▶ _THE TASK_: Begin at the line below that holds "față de sursă" and end at the line that holds "Raamsdonksveer vertrokken naar", transcribing each line exactly and skipping any picture.

··· RECORDED DATA

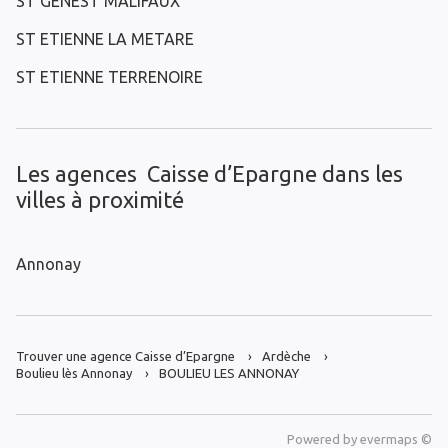
ST GENEST MALIFAUX
ST ETIENNE LA METARE
ST ETIENNE TERRENOIRE
Les agences Caisse d’Epargne dans les
villes à proximité
Annonay
Trouver une agence Caisse d’Epargne
Ardèche
Boulieu lès Annonay
BOULIEU LES ANNONAY
Powered by
evermaps ©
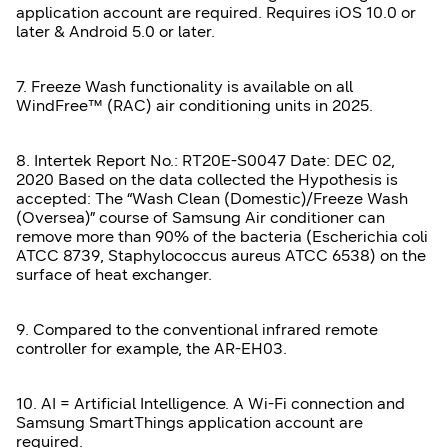
application account are required. Requires iOS 10.0 or
later & Android 5.0 or later.
7. Freeze Wash functionality is available on all
WindFree™ (RAC) air conditioning units in 2025.
8. Intertek Report No.: RT20E-S0047 Date: DEC 02,
2020 Based on the data collected the Hypothesis is
accepted: The “Wash Clean (Domestic)/Freeze Wash
(Oversea)” course of Samsung Air conditioner can
remove more than 90% of the bacteria (Escherichia coli
ATCC 8739, Staphylococcus aureus ATCC 6538) on the
surface of heat exchanger.
9. Compared to the conventional infrared remote
controller for example, the AR-EH03.
10. AI = Artificial Intelligence. A Wi-Fi connection and
Samsung SmartThings application account are
required.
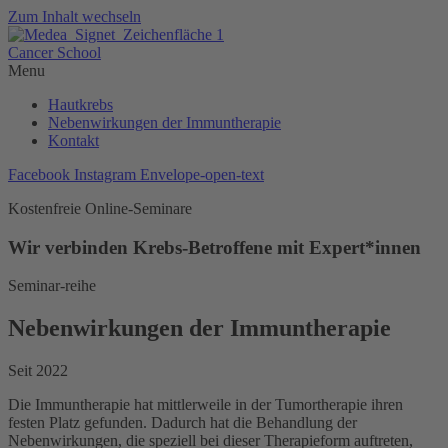
Zum Inhalt wechseln
Cancer School
Menu
Hautkrebs
Nebenwirkungen der Immuntherapie
Kontakt
Facebook
Instagram
Envelope-open-text
Kostenfreie Online-Seminare
Wir
verbinden
Krebs-Betroffene mit Expert*innen
Seminar-reihe
Nebenwirkungen der Immuntherapie
Seit 2022
Die Immuntherapie hat mittlerweile in der Tumortherapie ihren
festen Platz gefunden. Dadurch hat die Behandlung der
Nebenwirkungen, die speziell bei dieser Therapieform auftreten,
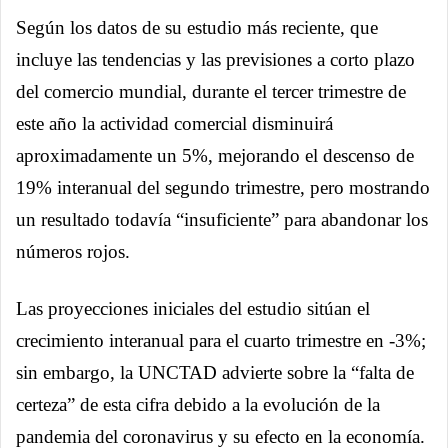
Según los datos de su estudio más reciente, que
incluye las tendencias y las previsiones a corto plazo
del comercio mundial, durante el tercer trimestre de
este año la actividad comercial disminuirá
aproximadamente un 5%, mejorando el descenso de
19% interanual del segundo trimestre, pero mostrando
un resultado todavía “insuficiente” para abandonar los
números rojos.
Las proyecciones iniciales del estudio sitúan el
crecimiento interanual para el cuarto trimestre en -3%;
sin embargo, la UNCTAD advierte sobre la “falta de
certeza” de esta cifra debido a la evolución de la
pandemia del coronavirus y su efecto en la economía.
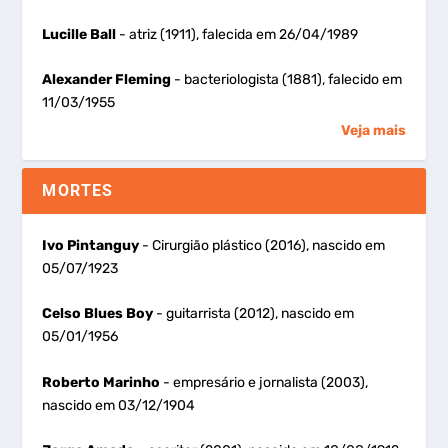
Lucille Ball
- atriz (1911), falecida em 26/04/1989
Alexander Fleming
- bacteriologista (1881), falecido em
11/03/1955
Veja mais
MORTES
Ivo Pintanguy
- Cirurgião plástico (2016), nascido em
05/07/1923
Celso Blues Boy
- guitarrista (2012), nascido em
05/01/1956
Roberto Marinho
- empresário e jornalista (2003),
nascido em 03/12/1904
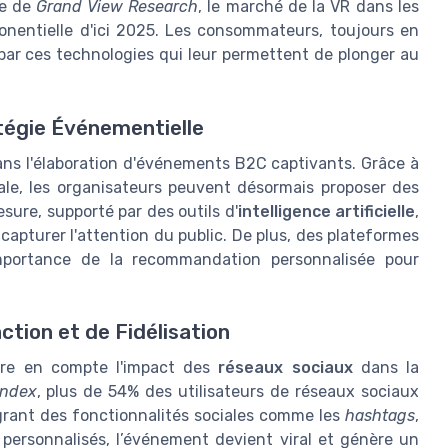
de de
Grand View Research
, le marché de la VR dans les
nentielle d'ici 2025. Les consommateurs, toujours en
par ces technologies qui leur permettent de plonger au
tégie Événementielle
ns l'élaboration d'événements B2C captivants. Grâce à
ale, les organisateurs peuvent désormais proposer des
ure, supporté par des outils d'
intelligence artificielle
,
capturer l'attention du public. De plus, des plateformes
portance de la recommandation personnalisée pour
tion et de Fidélisation
dre en compte l'impact des
réseaux sociaux
dans la
Index
, plus de 54% des utilisateurs de réseaux sociaux
égrant des fonctionnalités sociales comme les
hashtags
,
es personnalisés, l’événement devient viral et génère un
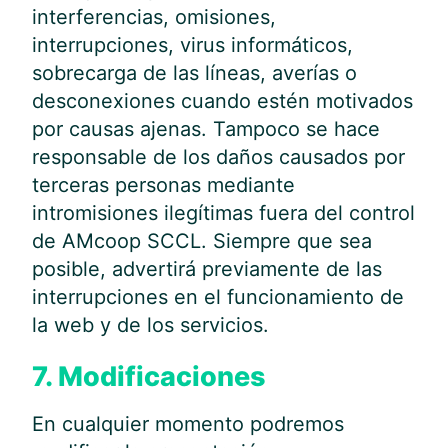
interferencias, omisiones,
interrupciones, virus informáticos,
sobrecarga de las líneas, averías o
desconexiones cuando estén motivados
por causas ajenas. Tampoco se hace
responsable de los daños causados por
terceras personas mediante
intromisiones ilegítimas fuera del control
de AMcoop SCCL. Siempre que sea
posible, advertirá previamente de las
interrupciones en el funcionamiento de
la web y de los servicios.
7. Modificaciones
En cualquier momento podremos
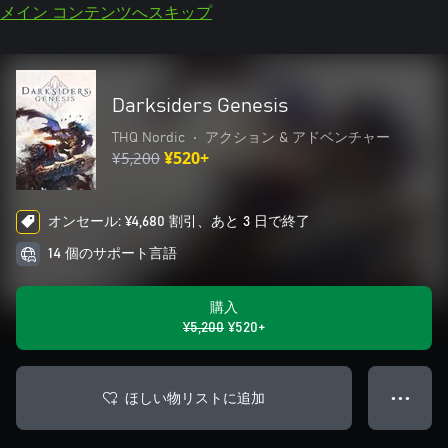
メイン コンテンツへスキップ
Darksiders Genesis
THQ Nordic
•
アクション & アドベンチャー
¥5,200
¥520+
オンセール: ¥4,680 割引、あと 3 日で終了
14 個のサポート言語
購入
¥5,200
¥520+
ほしい物リストに追加
● ● ●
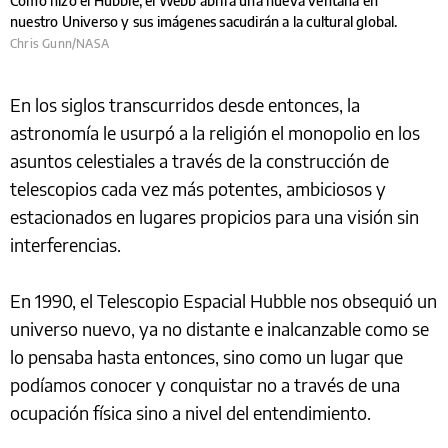
Como hizo el Hubble, el Webb abrirá una nueva ventana en
nuestro Universo y sus imágenes sacudirán a la cultural global.
Chris Gunn/NASA
En los siglos transcurridos desde entonces, la
astronomía le usurpó a la religión el monopolio en los
asuntos celestiales a través de la construcción de
telescopios cada vez más potentes, ambiciosos y
estacionados en lugares propicios para una visión sin
interferencias.
En 1990, el Telescopio Espacial Hubble nos obsequió un
universo nuevo, ya no distante e inalcanzable como se
lo pensaba hasta entonces, sino como un lugar que
podíamos conocer y conquistar no a través de una
ocupación física sino a nivel del entendimiento.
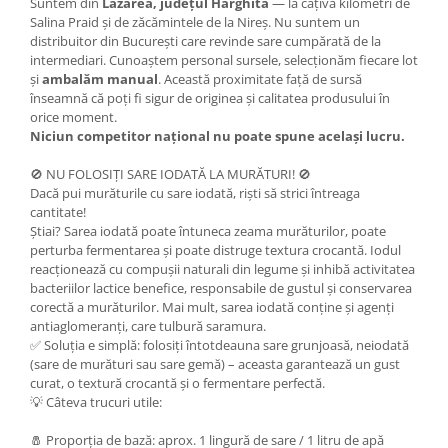
Suntem din
Lăzărea, județul Harghita
— la câțiva kilometri de
Salina Praid și de zăcămintele de la Nireș. Nu suntem un
distribuitor din București care revinde sare cumpărată de la
intermediari. Cunoaștem personal sursele, selecționăm fiecare lot
și
ambalăm manual
. Această proximitate față de sursă
înseamnă că poți fi sigur de originea și calitatea produsului în
orice moment.
Niciun competitor național nu poate spune același lucru.
🚫 NU FOLOSIȚI SARE IODATĂ LA MURĂTURI! 🚫
Dacă pui murăturile cu sare iodată, riști să strici întreaga
cantitate!
Știai? Sarea iodată poate întuneca zeama murăturilor, poate
perturba fermentarea și poate distruge textura crocantă. Iodul
reacționează cu compușii naturali din legume și inhibă activitatea
bacteriilor lactice benefice, responsabile de gustul și conservarea
corectă a murăturilor. Mai mult, sarea iodată conține și agenți
antiaglomeranți, care tulbură saramura.
✅ Soluția e simplă: folosiți întotdeauna sare grunjoasă, neiodată
(sare de murături sau sare gemă) – aceasta garantează un gust
curat, o textură crocantă și o fermentare perfectă.
💡 Câteva trucuri utile:
🧂 Proporția de bază: aprox. 1 lingură de sare / 1 litru de apă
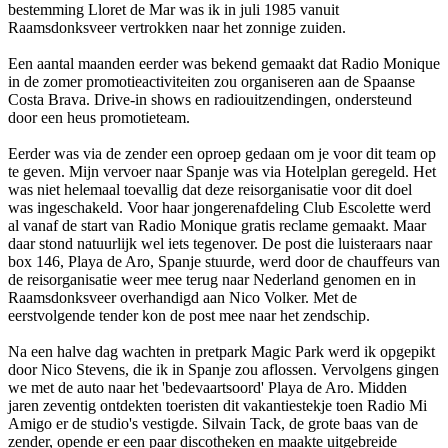
bestemming Lloret de Mar was ik in juli 1985 vanuit
Raamsdonksveer vertrokken naar het zonnige zuiden.
Een aantal maanden eerder was bekend gemaakt dat Radio Monique
in de zomer promotieactiviteiten zou organiseren aan de Spaanse
Costa Brava. Drive-in shows en radiouitzendingen, o­ndersteund
door een heus promotieteam.
Eerder was via de zender een oproep gedaan om je voor dit team op
te geven. Mijn vervoer naar Spanje was via Hotelplan geregeld. Het
was niet helemaal toevallig dat deze reisorganisatie voor dit doel
was ingeschakeld. Voor haar jongerenafdeling Club Escolette werd
al vanaf de start van Radio Monique gratis reclame gemaakt. Maar
daar stond natuurlijk wel iets tegenover. De post die luisteraars naar
box 146, Playa de Aro, Spanje stuurde, werd door de chauffeurs van
de reisorganisatie weer mee terug naar Nederland genomen en in
Raamsdonksveer overhandigd aan Nico Volker. Met de
eerstvolgende tender kon de post mee naar het zendschip.
Na een halve dag wachten in pretpark Magic Park werd ik opgepikt
door Nico Stevens, die ik in Spanje zou aflossen. Vervolgens gingen
we met de auto naar het 'bedevaartsoord' Playa de Aro. Midden
jaren zeventig o­ntdekten toeristen dit vakantiestekje toen Radio Mi
Amigo er de studio's vestigde. Silvain Tack, de grote baas van de
zender, opende er een paar discotheken en maakte uitgebreide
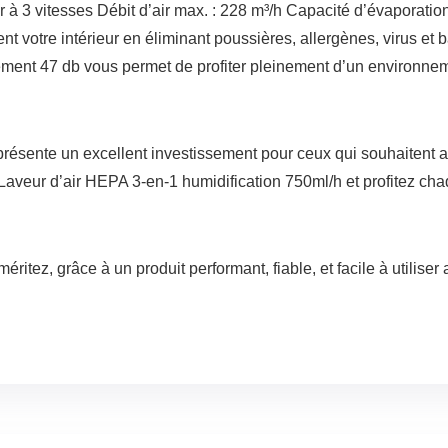
à 3 vitesses Débit d’air max. : 228 m³/h Capacité d’évaporation 
nt votre intérieur en éliminant poussières, allergènes, virus et 
ement 47 db vous permet de profiter pleinement d’un environnem
 représente un excellent investissement pour ceux qui souhaitent am
veur d’air HEPA 3-en-1 humidification 750ml/h et profitez chaque
méritez, grâce à un produit performant, fiable, et facile à utilise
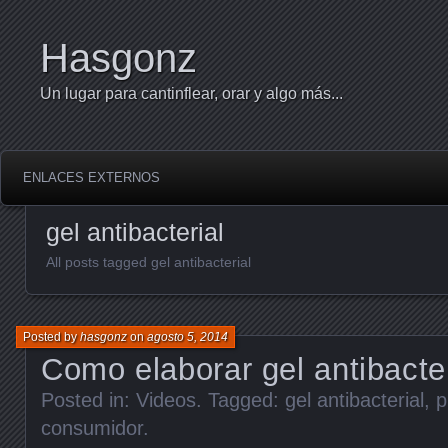
Hasgonz
Un lugar para cantinflear, orar y algo más...
ENLACES EXTERNOS
gel antibacterial
All posts tagged gel antibacterial
Posted by
hasgonz
on
agosto 5, 2014
Como elaborar gel antibacter
Posted in:
Videos
. Tagged:
gel antibacterial
,
p
consumidor
.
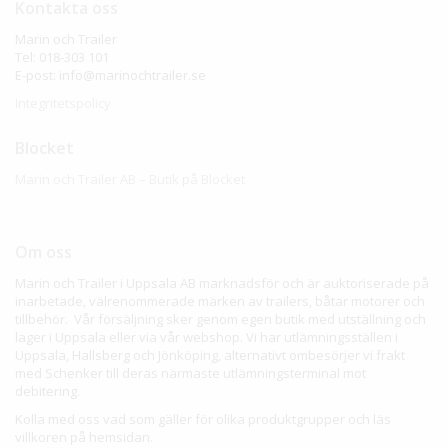
Kontakta oss
Marin och Trailer
Tel: 018-303 101
E-post: info@marinochtrailer.se
Integritetspolicy
Blocket
Marin och Trailer AB – Butik på Blocket
Om oss
Marin och Trailer i Uppsala AB marknadsför och är auktoriserade på
inarbetade, välrenommerade märken av trailers, båtar motorer och
tillbehör. Vår försäljning sker genom egen butik med utställning och
lager i Uppsala eller via vår webshop. Vi har utlämningsställen i
Uppsala, Hallsberg och Jönköping, alternativt ombesörjer vi frakt
med Schenker till deras närmaste utlämningsterminal mot
debitering.
Kolla med oss vad som gäller för olika produktgrupper och läs
villkoren på hemsidan.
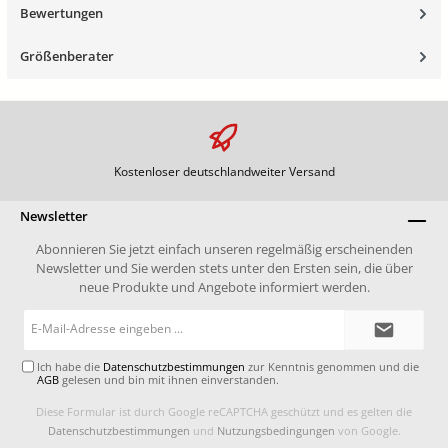
Bewertungen
Größenberater
Kostenloser deutschlandweiter Versand
Newsletter
Abonnieren Sie jetzt einfach unseren regelmäßig erscheinenden
Newsletter und Sie werden stets unter den Ersten sein, die über
neue Produkte und Angebote informiert werden.
E-
Mail-
Adresse*
Ich habe die
Datenschutzbestimmungen
zur Kenntnis genommen und die
AGB
gelesen und bin mit ihnen einverstanden.
Diese Formular ist durch Google reCAPTCHA geschützt und es gelten die
Datenschutzbestimmungen
und
Nutzungsbedingungen
von Google.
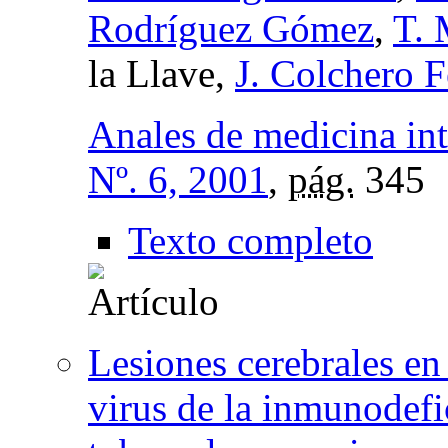
Rodríguez Gómez
,
T. 
la Llave,
J. Colchero 
Anales de medicina in
Nº. 6, 2001
,
pág.
345
Texto completo
Lesiones cerebrales en
virus de la inmunodef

······

▶ _EXERCISE SOLUTION_:
. Această proximitate față de sursă
înseamnă că poți fi sigur de originea și calitatea produsului în
orice moment.
Niciun competitor național nu poate spune același lucru.
🚫 NU FOLOSIȚI SARE IODATĂ LA MURĂTURI! 🚫
Dacă pui murăturile cu sare iodată, riști să strici întreaga
cantitate!
Știai? Sarea iodată poate întuneca zeama murăturilor, poate
perturba fermentarea și poate distruge textura crocantă. Iodul
reacționează cu compușii naturali din legume și inhibă activitatea
bacteriilor lactice benefice, responsabile de gustul și conservarea
corectă a murăturilor. Mai mult, sarea iodată conține și agenți
antiaglomeranți, care tulbură saramura.
✅ Soluția e simplă: folosiți întotdeauna sare grunjoasă, neiodată
(sare de murături sau sare gemă) – aceasta garantează un gust
curat, o textură crocantă și o fermentare perfectă.
💡 Câteva trucuri utile:
🧂 Proporția de bază: aprox. 1 lingură de sare / 1 litru de apă
bestemming Lloret de Mar was ik in juli 1985 vanuit
Raamsdonksveer vertrokken naar het zonnige zuiden.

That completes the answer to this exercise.